„Humor ist etwas zutiefst Menschliches“

Interview Lisa Feller dürften viele noch aus der Comedyshow „Schillerstraße“ kennen, längst ist sie aber auch als Schauspielerin und Solokünstlerin erfolgreich, moderiert beispielsweise die „Ladies Night“. Am 18. Februar ist sie mit ihrem Programm „Ich komm’ jetzt öfter!“ in Murrhardt zu Gast.

„Es wird ein richtig schöner Abend“, sagt Lisa Feller im Vorfeld ihres Auftritts in Murrhardt. Foto: Stephan Pick

„Es wird ein richtig schöner Abend“, sagt Lisa Feller im Vorfeld ihres Auftritts in Murrhardt. Foto: Stephan Pick

Künstlerinnen und Künstler, die live auftreten, haben seit rund zwei Jahren weniger zu lachen. Sie haben außerdem zwei Jungs im Alter von zehn und 14 Jahren und sind Alleinerziehende. Wie leicht fällt es Ihnen, sich auf die Bühne zu stellen und nicht zu klagen, sondern alles locker und leicht zu verpacken?

Ich habe glücklicherweise ein sehr positives Gemüt, und ich glaube, Kinder erinnern einen auch immer daran, sich nicht zu sehr in Wehklagen zu verlieren, weil man nicht möchte, dass es ihnen schlecht geht. Also ich fand, das war auch die Herausforderung: die Balance zwischen diesen zwei Seiten zu halten – die Lage ernst zu nehmen, aber auch zu sagen, ihr müsst euch nicht zu viele Sorgen machen. Mit der Haltung sind wir bisher ganz gut durchgekommen. Natürlich gibt es auch Hochs und Tiefs. Aber unterm Strich habe ich das Gefühl, dass jetzt Licht am Ende des Tunnels auftaucht. Und solange ich ab und zu mal auf der Bühne stehen kann, hält mich das über Wasser.

Die Bühnenauftritte zwischendurch haben Ihnen gutgetan?

Absolut. Und ich habe erfahren, dass das im Moment ganz besondere Auftritte sind, wenn man sich dieser Außergewöhnlichkeit bewusst wird, den Abend gemeinsam verbringen zu können. Also wenn man sich klarmacht, was man da hat. Ich habe auch das Gefühl, ich und das Publikum werden noch ein bisschen mehr als zuvor zum Team. Das macht mir dann sehr viel Spaß. Es gibt natürlich auch Menschen, die sagen, ich warte, bis wieder alles normal ist, was ich nachvollziehen kann. Aber ich möchte diese Abende, die so etwas Besonderes haben, nicht missen.

Humor heißt für mich, sich beim eigenen Scheitern zuzusehen. Sie kultivieren das auf der Bühne. Was macht Ihnen dabei besonders Spaß?

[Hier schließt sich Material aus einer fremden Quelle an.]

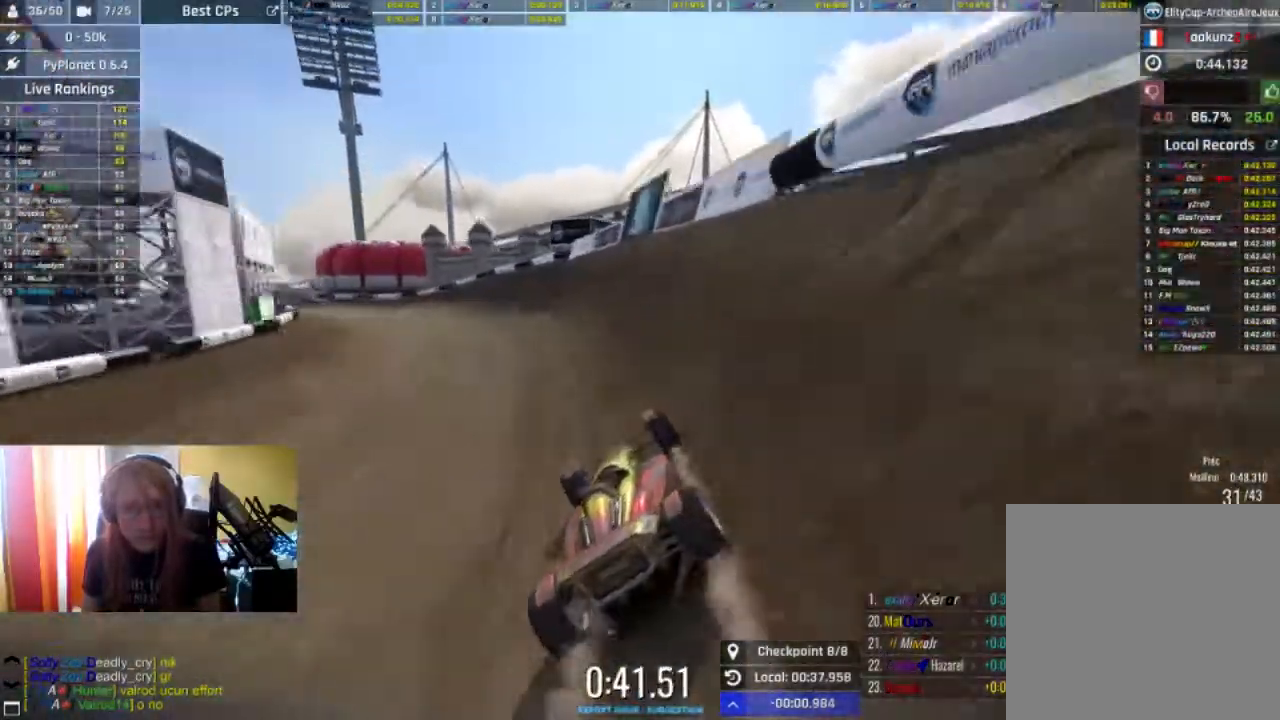
{"buttons": ["R2"], "left_stick": "left", "right_stick": "center", "events": [[67, "left_stick", "left"], [133, "left_stick", "center"], [233, "left_stick", "left"]]}
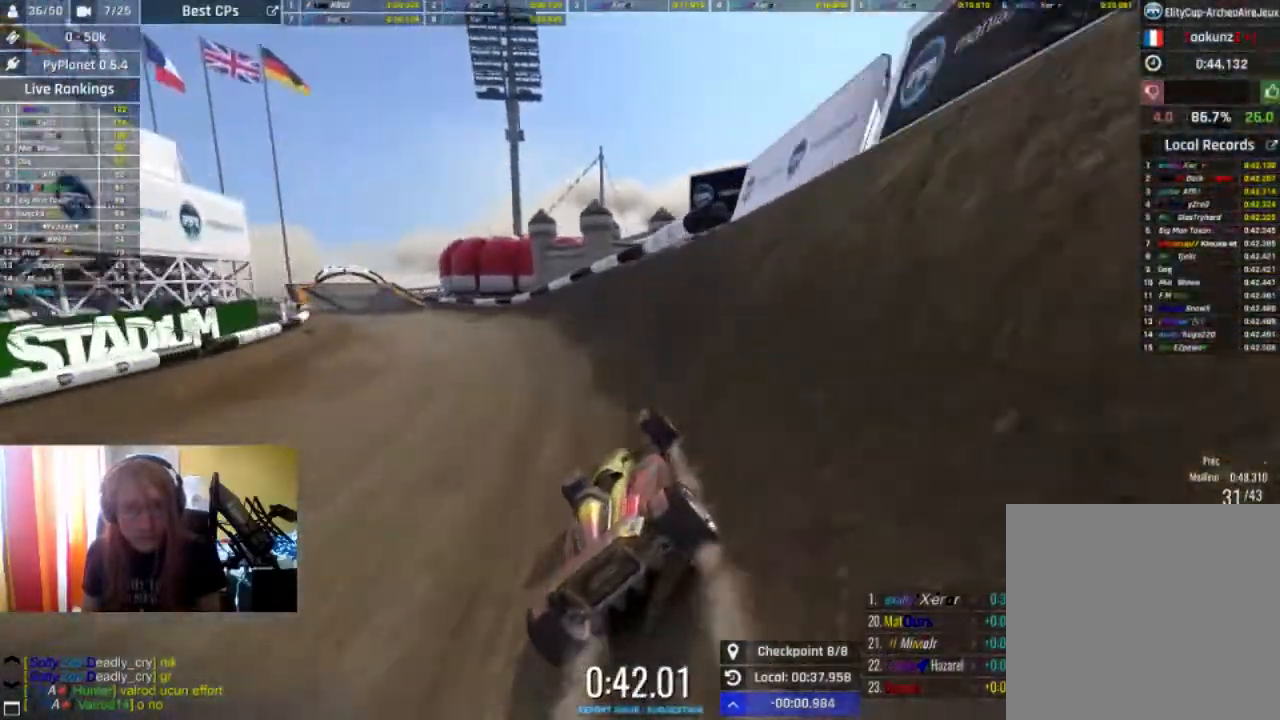
{"buttons": ["R2"], "left_stick": "left", "right_stick": "center", "events": []}
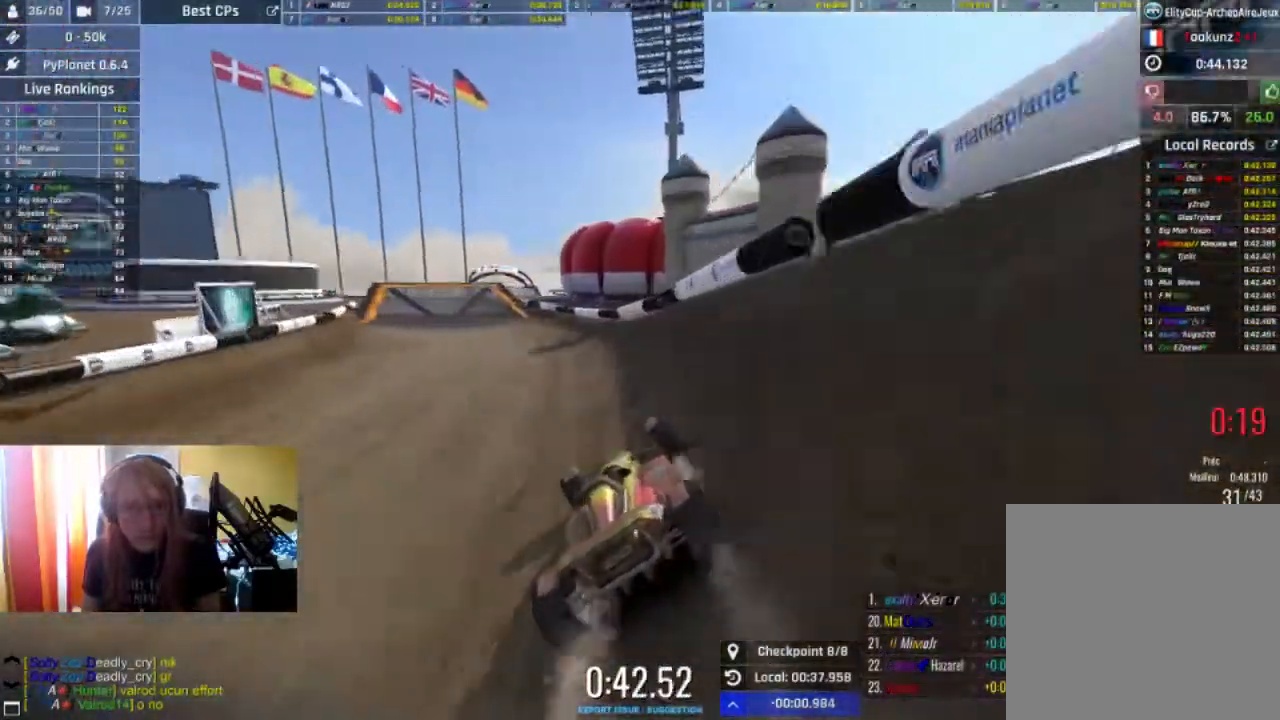
{"buttons": ["R2"], "left_stick": "center", "right_stick": "center", "events": [[267, "left_stick", "center"]]}
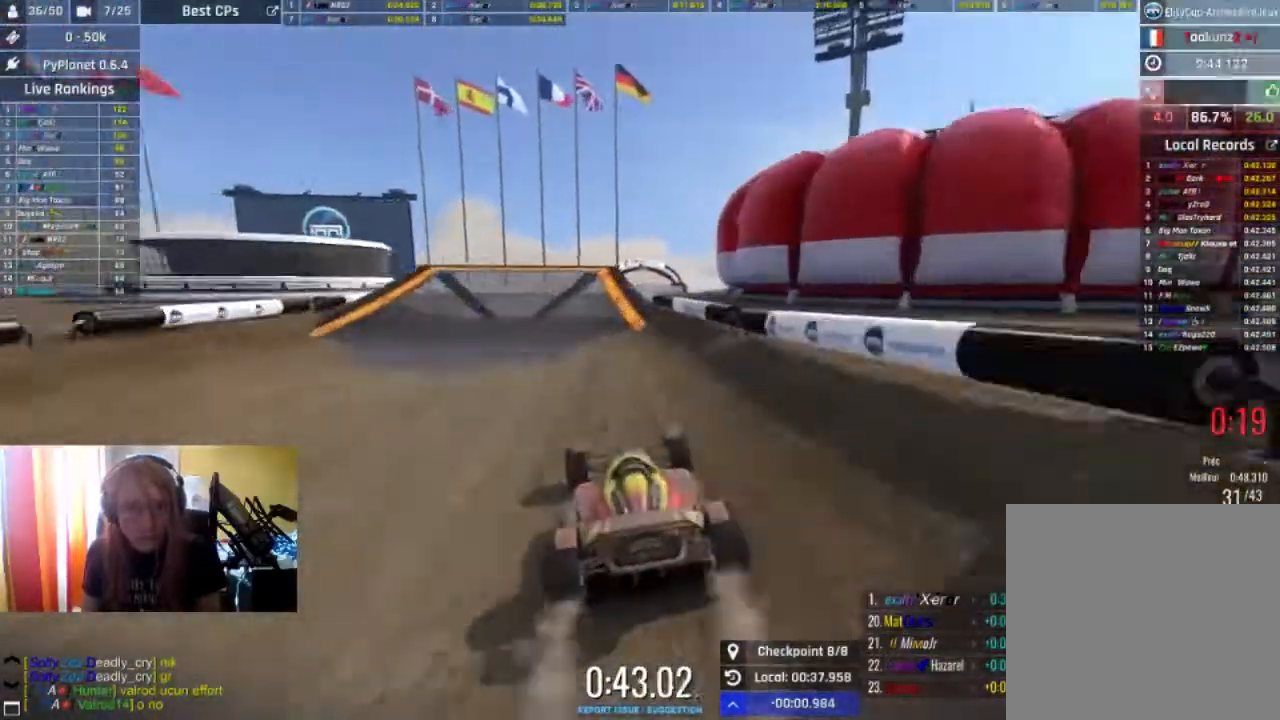
{"buttons": ["R2"], "left_stick": "right", "right_stick": "center", "events": [[267, "left_stick", "right"]]}
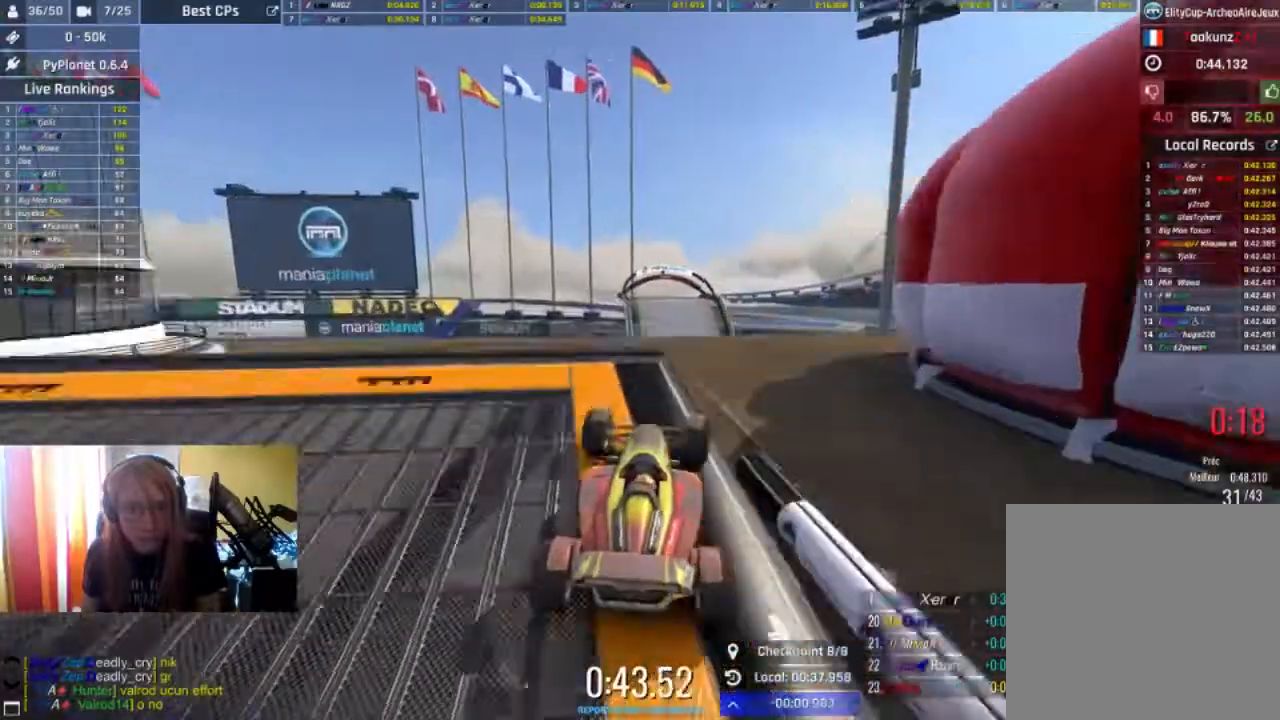
{"buttons": ["R2"], "left_stick": "left", "right_stick": "center", "events": [[33, "left_stick", "center"], [367, "left_stick", "left"]]}
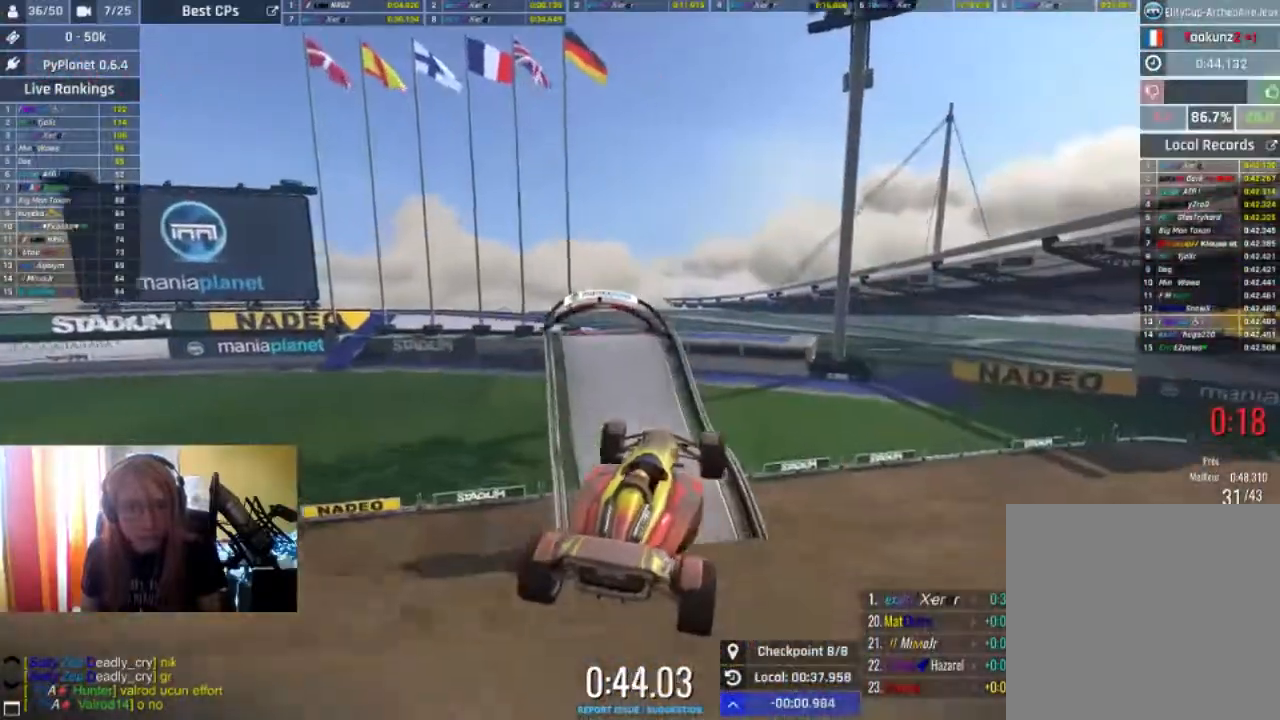
{"buttons": ["R2"], "left_stick": "left", "right_stick": "center", "events": []}
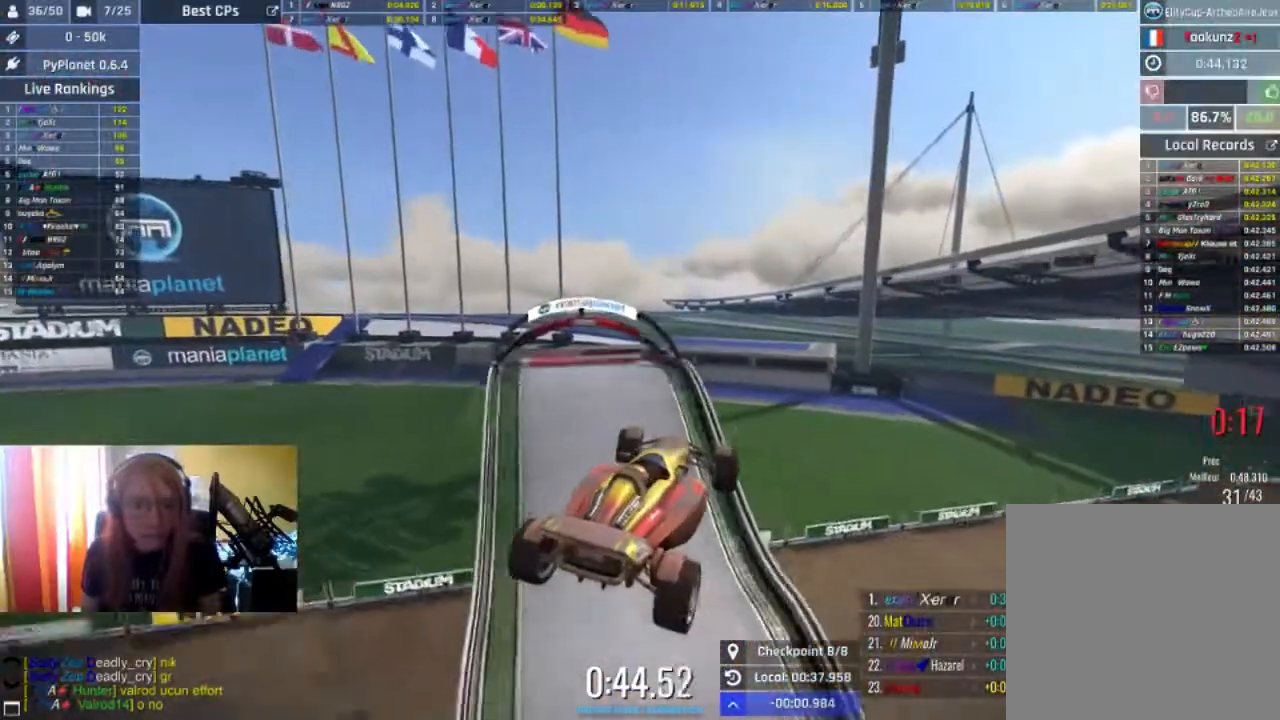
{"buttons": ["R2"], "left_stick": "left", "right_stick": "center", "events": []}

Ich habe immer das Gefühl, das ist schon auch ein Unterschied zwischen Männern und Frauen. Männer berichten gerne, auf welchen Gebieten sie gut sind, und richten sich stärker nach außen. Der Humor von Frauen zielt stärker darauf, zu erzählen, wo sie gescheitert sind. Ich mag das sehr, weil jeder Mensch jeden Tag hundertfach scheitert, und wer sich von außen beobachtet, stellt fest, dass man eine lustige, bekloppte Sache nach der nächsten macht. Dann ist es doch viel lustiger, das mit einem gemeinsamen Lachen zu verarbeiten, als allen anderen zu erklären, da war gar nichts oder ich war trotzdem super.

Ja, absolut.

Ich finde das auch sehr befreiend, wenn man merkt, anderen geht es genauso. Wir streben immer so nach Perfektionismus. Alle Leute sind immer damit beschäftigt, keine Schwäche zu zeigen, und ich finde das total schön zu sagen, Schwächen sind nicht einfach nur schwach oder negativ, sondern können auch sehr lustig sein, und vor allen Dingen sind sie sehr normal.

In Ihrem aktuellen Programm geht es unter anderem ums Singledasein einer alleinerziehenden Mutter, die gelegentlich auch mal einen Mann kennenlernen möchte, ohne gleich als Rabenmutter zu gelten. Wie weit war der Weg von einem Grundschullehramtsstudium mit Hauptfach katholische Religion bis dorthin?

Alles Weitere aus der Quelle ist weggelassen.